2. **Log Volume**: If you also parse PostgreSQL logs, ensure you have enough storage and a log rotation strategy.
3. **Query Normalization**: `pg_stat_statements` normalizes queries, which means it groups similar queries together. This can make it harder to track specific instances of a query.

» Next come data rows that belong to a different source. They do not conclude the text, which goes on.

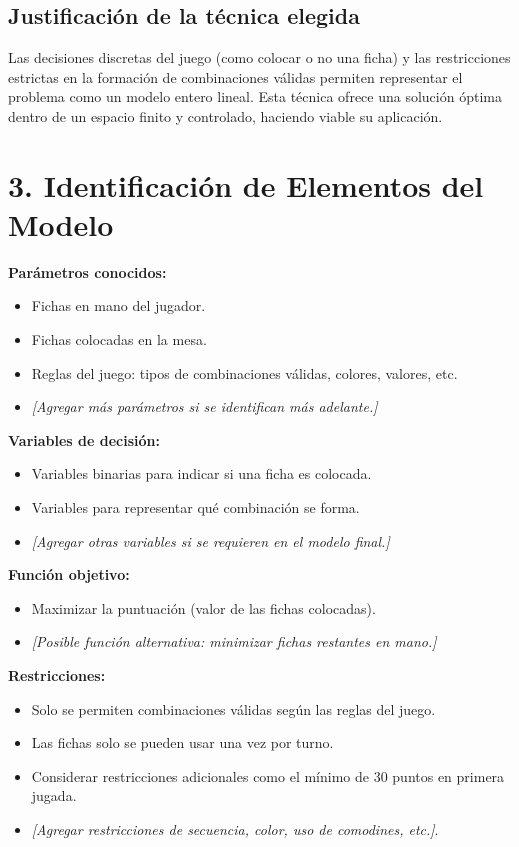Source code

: \documentclass[12pt]{article}
\begin{document}
\subsection*{Justificación de la técnica elegida}
Las decisiones discretas del juego (como colocar o no una ficha) y las restricciones estrictas en la formación de combinaciones válidas permiten representar el problema como un modelo entero lineal. Esta técnica ofrece una solución óptima dentro de un espacio finito y controlado, haciendo viable su aplicación.

\section*{3. Identificación de Elementos del Modelo}

\textbf{Parámetros conocidos:}
\begin{itemize}
    \item Fichas en mano del jugador.
    \item Fichas colocadas en la mesa.
    \item Reglas del juego: tipos de combinaciones válidas, colores, valores, etc.
    \item \textit{[Agregar más parámetros si se identifican más adelante.]}
\end{itemize}

\textbf{Variables de decisión:}
\begin{itemize}
    \item Variables binarias para indicar si una ficha es colocada.
    \item Variables para representar qué combinación se forma.
    \item \textit{[Agregar otras variables si se requieren en el modelo final.]}
\end{itemize}

\textbf{Función objetivo:}
\begin{itemize}
    \item Maximizar la puntuación (valor de las fichas colocadas).
    \item \textit{[Posible función alternativa: minimizar fichas restantes en mano.]}
\end{itemize}

\textbf{Restricciones:}
\begin{itemize}
    \item Solo se permiten combinaciones válidas según las reglas del juego.
    \item Las fichas solo se pueden usar una vez por turno.
    \item Considerar restricciones adicionales como el mínimo de 30 puntos en primera jugada.
    \item \textit{[Agregar restricciones de secuencia, color, uso de comodines, etc.]}.
\end{itemize}
\end{document}
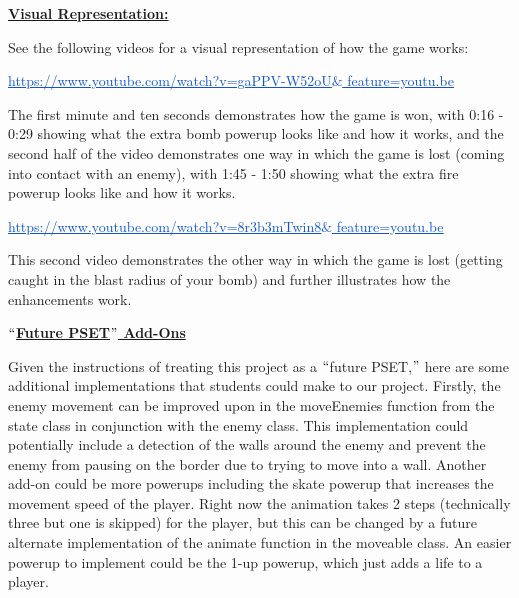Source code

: \documentclass[12pt]{article}
\begin{document}
\vspace{\baselineskip}
\textbf{\uline{Visual Representation:}}\par

See the following videos for a visual representation of how the game works: \par

\href{https://www.youtube.com/watch?v=gaPPV-W52oU&feature=youtu.be}{\textcolor[HTML]{1155CC}{\uline{https://www.youtube.com/watch?v=gaPPV-W52oU$\&$ feature=youtu.be}}} \par

The first minute and ten seconds demonstrates how the game is won, with 0:16 - 0:29 showing what the extra bomb powerup looks like and how it works, and the second half of the video demonstrates one way in which the game is lost (coming into contact with an enemy), with 1:45 - 1:50 showing what the extra fire powerup looks like and how it works.\par

\href{https://www.youtube.com/watch?v=8r3b3mTwin8&feature=youtu.be}{\textcolor[HTML]{1155CC}{\uline{https://www.youtube.com/watch?v=8r3b3mTwin8$\&$ feature=youtu.be}}}\par

This second video demonstrates the other way in which the game is lost (getting caught in the blast radius of your bomb) and further illustrates how the enhancements work.\par


\vspace{\baselineskip}
\textbf{\uline{$``$Future PSET$"$  Add-Ons}}\par

Given the instructions of treating this project as a $``$future PSET,$"$  here are some additional implementations that students could make to our project. Firstly, the enemy movement can be improved upon in the moveEnemies function from the state class in conjunction with the enemy class. This implementation could potentially include a detection of the walls around the enemy and prevent the enemy from pausing on the border due to trying to move into a wall. Another add-on could be more powerups including the skate powerup that increases the movement speed of the player. Right now the animation takes 2 steps (technically three but one is skipped) for the player, but this can be changed by a future alternate implementation of the animate function in the moveable class. An easier powerup to implement could be the 1-up powerup, which just adds a life to a player.\par
\end{document}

4. **Security**: Ensure that sensitive information is not exposed in the logged queries.
---
## Conclusion
`pg_stat_statements` is a powerful tool for tracking and analyzing query performance in PostgreSQL. While it doesn't provide row-level metrics for each query execution, it offers valuable insights into query execution time, frequency, and row impact. By combining `pg_stat_statements` with other techniques like log parsing or triggers, you can build a comprehensive monitoring and auditing system for your PostgreSQL database.
Start leveraging `pg_stat_statements` today to optimize your database performance and gain deeper insights into your query workloads!